The NWS issued an urgent marine weather message at 5:53am on Saturday morning regarding coastal waters as Lee passes Maine. The service has warned "very strong winds will cause hazardous seas which could capsize or damage vessels and reduce visibility." Coastal areas including Stonington, Port Clyde, Penobscot Bay, Cape Elizabeth and the Merrimack River are all included in the warning, which reads: "Mariners should alter plans to avoid these hazardous conditions. Remain in port, seek safe harbor, alter course, and/or secure the vessel for severe conditions."

Additionally, those in coastal areas have been warned by the NHC that the "combination of storm surge and tide will cause normally dry areas near the coast to be flooded by rising waters moving inland from the shoreline."
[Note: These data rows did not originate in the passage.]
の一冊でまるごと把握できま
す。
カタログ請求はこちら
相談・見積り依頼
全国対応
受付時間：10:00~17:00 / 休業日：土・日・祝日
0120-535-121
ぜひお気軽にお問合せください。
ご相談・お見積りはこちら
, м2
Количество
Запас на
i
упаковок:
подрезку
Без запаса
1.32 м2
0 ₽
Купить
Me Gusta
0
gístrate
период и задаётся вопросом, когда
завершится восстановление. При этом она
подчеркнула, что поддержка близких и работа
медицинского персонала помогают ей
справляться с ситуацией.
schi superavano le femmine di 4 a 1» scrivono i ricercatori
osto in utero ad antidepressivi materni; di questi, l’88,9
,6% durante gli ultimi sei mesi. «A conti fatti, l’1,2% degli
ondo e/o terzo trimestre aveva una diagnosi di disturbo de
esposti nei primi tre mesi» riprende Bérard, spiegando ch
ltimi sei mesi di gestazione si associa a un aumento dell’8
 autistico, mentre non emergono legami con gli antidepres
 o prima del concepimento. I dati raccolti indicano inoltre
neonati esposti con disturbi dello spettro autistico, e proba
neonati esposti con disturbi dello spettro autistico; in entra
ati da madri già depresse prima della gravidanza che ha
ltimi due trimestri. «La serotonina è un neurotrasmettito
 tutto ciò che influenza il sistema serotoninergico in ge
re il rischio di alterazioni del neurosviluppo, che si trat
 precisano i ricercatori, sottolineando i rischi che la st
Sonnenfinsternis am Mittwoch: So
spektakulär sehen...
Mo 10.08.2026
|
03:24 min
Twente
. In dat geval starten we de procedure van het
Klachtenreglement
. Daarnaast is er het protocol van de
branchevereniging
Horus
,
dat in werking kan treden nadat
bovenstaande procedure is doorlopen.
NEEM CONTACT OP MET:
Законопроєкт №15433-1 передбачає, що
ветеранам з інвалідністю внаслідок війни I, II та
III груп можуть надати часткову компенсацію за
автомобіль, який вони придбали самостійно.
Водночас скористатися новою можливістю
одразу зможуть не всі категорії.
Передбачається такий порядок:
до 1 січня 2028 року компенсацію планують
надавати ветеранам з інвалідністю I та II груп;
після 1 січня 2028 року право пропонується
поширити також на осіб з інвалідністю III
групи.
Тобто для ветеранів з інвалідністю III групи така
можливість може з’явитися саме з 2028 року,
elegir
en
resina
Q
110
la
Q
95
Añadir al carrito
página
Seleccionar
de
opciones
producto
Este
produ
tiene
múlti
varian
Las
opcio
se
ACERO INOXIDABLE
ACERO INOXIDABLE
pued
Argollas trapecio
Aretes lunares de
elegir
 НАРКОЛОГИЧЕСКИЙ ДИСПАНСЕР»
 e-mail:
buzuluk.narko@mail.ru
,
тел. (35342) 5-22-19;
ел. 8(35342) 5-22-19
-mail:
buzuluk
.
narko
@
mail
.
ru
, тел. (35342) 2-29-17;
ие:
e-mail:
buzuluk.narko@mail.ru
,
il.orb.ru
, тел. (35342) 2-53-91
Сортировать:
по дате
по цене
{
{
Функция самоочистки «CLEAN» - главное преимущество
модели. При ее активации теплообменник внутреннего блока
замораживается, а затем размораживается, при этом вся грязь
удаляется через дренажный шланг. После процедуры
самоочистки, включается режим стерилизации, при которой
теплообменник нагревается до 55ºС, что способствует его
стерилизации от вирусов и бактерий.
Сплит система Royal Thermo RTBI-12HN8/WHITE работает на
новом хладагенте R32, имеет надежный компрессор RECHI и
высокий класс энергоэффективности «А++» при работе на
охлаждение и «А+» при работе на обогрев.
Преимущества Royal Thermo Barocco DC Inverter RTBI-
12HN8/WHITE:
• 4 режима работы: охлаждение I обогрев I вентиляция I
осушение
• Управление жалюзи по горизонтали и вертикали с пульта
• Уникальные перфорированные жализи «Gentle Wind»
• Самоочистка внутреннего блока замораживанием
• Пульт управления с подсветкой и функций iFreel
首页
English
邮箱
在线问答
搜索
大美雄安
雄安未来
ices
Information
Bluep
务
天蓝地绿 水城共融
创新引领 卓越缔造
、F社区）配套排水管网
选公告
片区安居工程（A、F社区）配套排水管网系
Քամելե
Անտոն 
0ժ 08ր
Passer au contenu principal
The bad weather is expected to pass by Sunday as Lee heads north into Canada. The NHC reported: "Sunday will feature much nicer weather before low pressure brings a good chance of rain on Monday. High pressure then returns for the
middle of next week."

Yesterday, President Joe Biden declared an emergency in Maine, meaning the Department of Homeland Security and the Federal Emergency Management Agency (FEMA) were instructed to coordinate all disaster relief efforts to "save lives and to protect property and public health and safety, and to lessen or avert the threat of a catastrophe statewide," according to a White House statement seen by Newsweek.

Newsweek has contacted Maine Emergency Management Agency via email for updates on the situation.